接下来我们就要开始编写词法分析器了,在Lexer中我们需要先把指令集和终结符号保存为静态变量以便读取。

import java.util.ArrayList;
import java.util.Hashtable;
import java.util.List;

public class Lexer {
    private final Hashtable<String, Instruction> instructions = new Hashtable<String, Instruction>();
    private final List<Character> terminals = new ArrayList<>();
    public LexerTmp() {
        reserve(new InstructionR("mov", "000001","", false));
        reserve(new InstructionI("movi", "000010"));

        reserve(new InstructionR("add", "000011","000001",true));
        reserve(new InstructionR("sub", "000011","000011",true));
        reserve(new InstructionR("mul", "000011","000100",true));
        reserve(new InstructionR("div", "000011","000101",true));
        reserve(new InstructionR("neg", "000011","000110",true));
        reserve(new InstructionRS("sra", "000011","00000","000111"));
        reserve(new InstructionRS("sll", "000011","00000","001000"));
        reserve(new InstructionRS("slr", "000011","00000","001001"));
        reserve(new InstructionR("and", "000011","001010",true));
        reserve(new InstructionR("or", "000011","001011",true));
        reserve(new InstructionR("not", "000011","001100",true));
        reserve(new InstructionR("nand", "000011","001101",true));
        reserve(new InstructionR("nor", "000011","001110",true));
        reserve(new InstructionR("xnor", "000011","001111",true));
        reserve(new InstructionR("xor", "000011","010000",true));

        reserve(new InstructionI("beq", "000100"));
        reserve(new InstructionI("bne", "000101"));
        reserve(new InstructionI("bgt", "000110"));
        reserve(new InstructionI("blt", "000111"));

        reserve(new InstructionJ("jmp", "001000"));

        reserve(new InstructionI("ld", "001001"));
        reserve(new InstructionI("lwl", "001010"));
        reserve(new InstructionI("lwr", "001011"));
        reserve(new InstructionI("lha", "001100"));
        reserve(new InstructionI("lhb", "001101"));
        reserve(new InstructionI("lhc", "001110"));
        reserve(new InstructionI("lhd", "001111"));

        reserve(new InstructionJ("sr", "010000"));

        reserve(new InstructionI("sd", "010001"));
        reserve(new InstructionI("swl", "010010"));
        reserve(new InstructionI("swr", "010011"));
        reserve(new InstructionI("sha", "010100"));
        reserve(new InstructionI("shb", "010101"));
        reserve(new InstructionI("shc", "010110"));
        reserve(new InstructionI("shd", "010111"));

        reserve(new InstructionJ("nop", "011000"));
        reserve(new InstructionJ("hlt", "011001"));

        reserve(new InstructionI("addi", "011010"));
        reserve(new InstructionI("subi", "011011"));
        reserve(new InstructionI("muli", "011100"));
        reserve(new InstructionI("divi", "011101"));

        reserve(new InstructionI("jr", "011110"));
        reserve(new InstructionI("lui", "011111"));

        terminals.add('$');
        terminals.add(',');
    }

    public void reserve(Instruction instruction) {
        instructions.put(instruction.name, instruction);
    }
}

接下来就是最重要的部分了,我们在上面对一条指令进行了逐字节分析,现在用代码来实现吧。
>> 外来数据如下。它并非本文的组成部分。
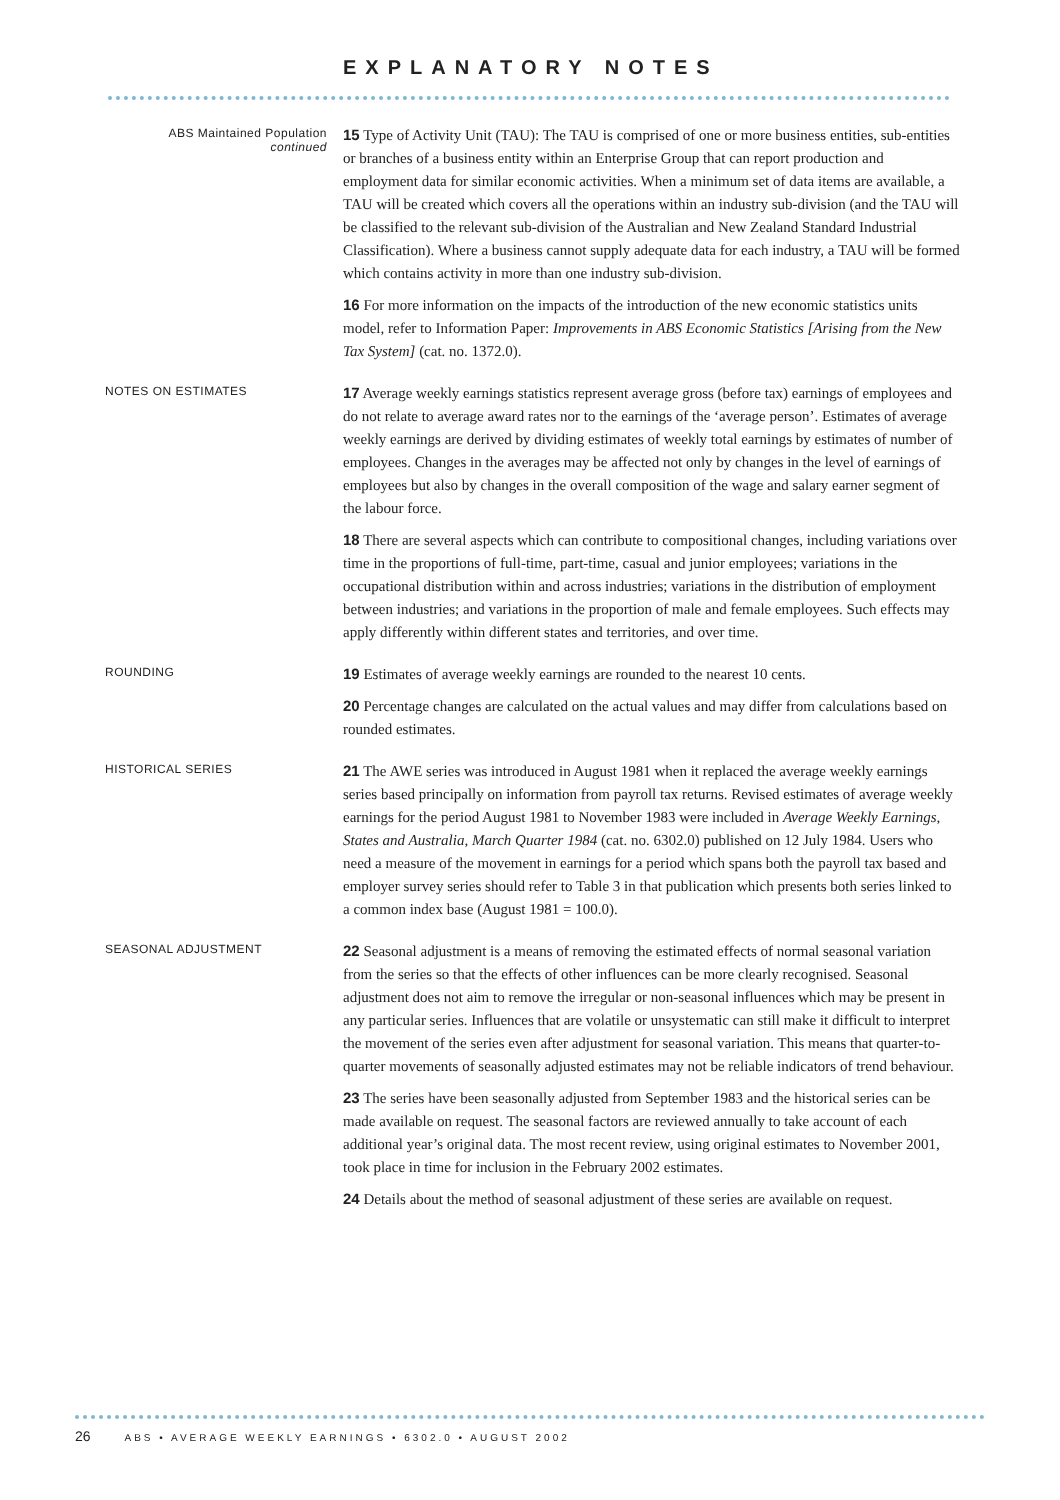EXPLANATORY NOTES
ABS Maintained Population
continued
15 Type of Activity Unit (TAU): The TAU is comprised of one or more business entities, sub-entities or branches of a business entity within an Enterprise Group that can report production and employment data for similar economic activities. When a minimum set of data items are available, a TAU will be created which covers all the operations within an industry sub-division (and the TAU will be classified to the relevant sub-division of the Australian and New Zealand Standard Industrial Classification). Where a business cannot supply adequate data for each industry, a TAU will be formed which contains activity in more than one industry sub-division.
16 For more information on the impacts of the introduction of the new economic statistics units model, refer to Information Paper: Improvements in ABS Economic Statistics [Arising from the New Tax System] (cat. no. 1372.0).
NOTES ON ESTIMATES
17 Average weekly earnings statistics represent average gross (before tax) earnings of employees and do not relate to average award rates nor to the earnings of the ‘average person’. Estimates of average weekly earnings are derived by dividing estimates of weekly total earnings by estimates of number of employees. Changes in the averages may be affected not only by changes in the level of earnings of employees but also by changes in the overall composition of the wage and salary earner segment of the labour force.
18 There are several aspects which can contribute to compositional changes, including variations over time in the proportions of full-time, part-time, casual and junior employees; variations in the occupational distribution within and across industries; variations in the distribution of employment between industries; and variations in the proportion of male and female employees. Such effects may apply differently within different states and territories, and over time.
ROUNDING
19 Estimates of average weekly earnings are rounded to the nearest 10 cents.
20 Percentage changes are calculated on the actual values and may differ from calculations based on rounded estimates.
HISTORICAL SERIES
21 The AWE series was introduced in August 1981 when it replaced the average weekly earnings series based principally on information from payroll tax returns. Revised estimates of average weekly earnings for the period August 1981 to November 1983 were included in Average Weekly Earnings, States and Australia, March Quarter 1984 (cat. no. 6302.0) published on 12 July 1984. Users who need a measure of the movement in earnings for a period which spans both the payroll tax based and employer survey series should refer to Table 3 in that publication which presents both series linked to a common index base (August 1981 = 100.0).
SEASONAL ADJUSTMENT
22 Seasonal adjustment is a means of removing the estimated effects of normal seasonal variation from the series so that the effects of other influences can be more clearly recognised. Seasonal adjustment does not aim to remove the irregular or non-seasonal influences which may be present in any particular series. Influences that are volatile or unsystematic can still make it difficult to interpret the movement of the series even after adjustment for seasonal variation. This means that quarter-to-quarter movements of seasonally adjusted estimates may not be reliable indicators of trend behaviour.
23 The series have been seasonally adjusted from September 1983 and the historical series can be made available on request. The seasonal factors are reviewed annually to take account of each additional year’s original data. The most recent review, using original estimates to November 2001, took place in time for inclusion in the February 2002 estimates.
24 Details about the method of seasonal adjustment of these series are available on request.
26 ABS • AVERAGE WEEKLY EARNINGS • 6302.0 • AUGUST 2002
private static final int SCAN_MARK_NORMAL = 0;
private static final int SCAN_MARK_REGISTER = 1;
private static final int SCAN_MARK_SPLITTER = 2;
public List<Token> scan(String line, int lineCount) {
    List<Token> tokenList = new ArrayList<>();
    int tag = SCAN_MARK_NORMAL;
    StringBuilder tmp = new StringBuilder();
    for (int i = 0; i < line.length(); i++) {
        char c = line.charAt(i);
        tmp.append(c);
        if (terminals.contains(c)) {
            if (c == '$') {
                tag = SCAN_MARK_REGISTER;
                tmp = new StringBuilder();
            } else if (c == ',') {
                tag = SCAN_MARK_SPLITTER;
                tmp = new StringBuilder();
            }
        } else if (Character.isLetter(c)) {
            if (tag == SCAN_MARK_NORMAL) {
                if (instructions.containsKey(tmp.toString())) {
                    if (i + 1 >= line.length() || !Character.isLetter(line.charAt(i + 1))) {
                        tokenList.add(instructions.get(tmp.toString()));
                    }
                }
            } else if (tag == SCAN_MARK_REGISTER) {
                String regName = "$" + tmp;
                if (Registers.contains(regName)) {
                    tokenList.add(new Register(regName));
                }
            } else {
                if (tmp.toString().startsWith("0x")) {
                    if ((i + 1) >= line.length() || terminals.contains(line.charAt(i + 1))) {
                        NumHex numHex = new NumHex(tmp.toString());
                        tokenList.add(numHex);
                        if (!Parser.isHexIllegal(numHex.getHex())) {
                            throw new IllegalStateException(String.format("Illegal hex number : %s, at line %s : %s", numHex.hex, lineCount, line));
                        }
                    }
                }
            }
        } else if (Character.isDigit(c)) {
            if (tag == SCAN_MARK_REGISTER) {
                String regName = "$" + tmp;
                if (Registers.contains(regName)) {
                    tokenList.add(new Register(regName));
                }
            } else if (tag == SCAN_MARK_NORMAL) {
                // If the after char is x, that means this is a hex number
                if (i + 1 < line.length() && line.charAt(i + 1) == 'x') {
                    tmp = new StringBuilder("0");
                }
                if (tmp.toString().startsWith("0x")) {
                    if ((i + 1) >= line.length() || terminals.contains(line.charAt(i + 1))) {
                        NumHex numHex = new NumHex(tmp.toString());
                        tokenList.add(numHex);
                        if (!Parser.isHexIllegal(numHex.getHex())) {
                            throw new IllegalStateException(String.format("Illegal hex number : %s, at line %s : %s", numHex.hex, lineCount, line));
                        }
                    }
                }
            } else {
                if (tmp.toString().startsWith("0x")) {
                    if ((i + 1) >= line.length() || terminals.contains(line.charAt(i + 1))) {
                        NumHex numHex = new NumHex(tmp.toString());
                        tokenList.add(numHex);
                        if (!Parser.isHexIllegal(numHex.getHex())) {
                            throw new IllegalStateException(String.format("Illegal hex number : %s, at line %s : %s", numHex.hex, lineCount, line));
                        }
                    }
                }
            }
        } else {
            throw new IllegalArgumentException(String.format("Unknown character %s, at line %s : %s", c, lineCount, line));
        }
    }
    return tokenList;
}

如上所示,用SCAN_MARK来标记接下来要读取的词素是什么类型,以便向tokenList添加元素。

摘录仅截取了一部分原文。